Chris Chomsoonthorn shares details of his first year working at Nissan since graduating with a BSc Marketing Management in 2018.
Life since graduating from Lancaster has been exhilarating. Being on the fast-paced and challenging Sales & Marketing grad scheme at Nissan has been an amazing experience. It’s been exactly a year since I joined – there have been countless late nights finalising important presentations, dealer visits, speaking with customers, and lots and lots of cars.
I started initially in the Marketing Planning department, responsible for forecasting, marketing expenditure, along with volume and margin planning. A large element of my job revolved around reporting, and I spent my first couple of months automating the many reports to allow more time for analysis.
Near Christmas I was asked to move to the Managing Director’s office, to work as the Strategy and Business Planning graduate. At first, I felt a bit overwhelmed as the role involved a lot of high-level stakeholder engagement; something I had no prior experience in, but I quickly settled in.
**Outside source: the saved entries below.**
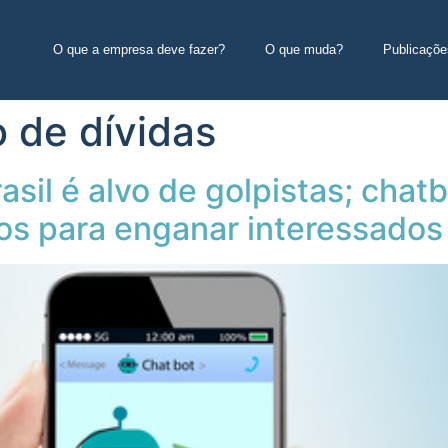
O que a empresa deve fazer?
O que muda?
Publicaçõe
 de dívidas
sil é alvo de golpistas; chat
s para enganar interessados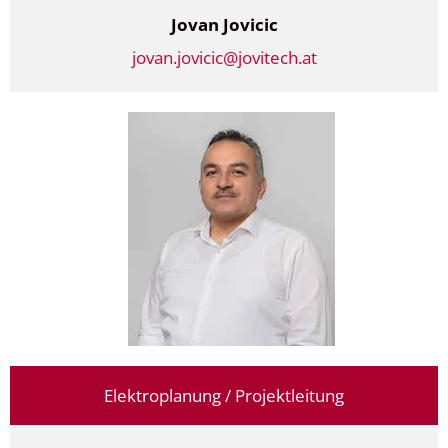
Jovan Jovicic
jovan.jovicic@jovitech.at
Elektroplanung / Projektleitung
I have been in that role since January and have thoroughly enjoyed the opportunities, from going to new model launches and ‘disruption days’, to coordinating companywide presentations and hosting European colleagues.
I won the Managing Director’s award for Teamwork, sponsored by the Marketing Director at Nissan GB. I felt very proud and humbled to have achieved this, and I will continue to work as hard as I can!
I recognise from time to time how my experience at Lancaster helped me achieve where I am today. Problem-solving and critical thinking are two key skills which, without undergoing that university experience, would not have been developed to the extent they have been for me now. Having to research, critique and pick at academic papers for the MKTG 316 essay in Consumer Behaviour, or think ‘big picture’ in MKTG 301 Strategy changed the way I approached situations. I have become more critical, more aware and confident. Often times I find at work there are certain ways of doing things which haven’t changed, and at first I took them for granted, but over time I have been challenging these processes and finding ways to improve, which has led to many efficiencies.
Work life, of course, is very different to uni life. The challenge of work is managing a large volume of workload which tends to be relatively straightforward, whereas academia is typically much more intellectually challenging. I found that I really had to improve my organisation skills after university, as I am involved in a lot more things now.
If there is one piece of advice I can suggest to fresh graduates who are also beginning their career, it is to always think about the end-user. Be customer-focused, no matter who your customer may be – your boss, stakeholders, actual consumers etc. Make the experience around what you do the best it can be, and when you leave that job it should be in a better position than when you began.
To sum up – university experience has been essential in my development. I’m grateful for the learning experience at Lancaster, have enjoyed the first year of my career, and am excited for what is yet to come!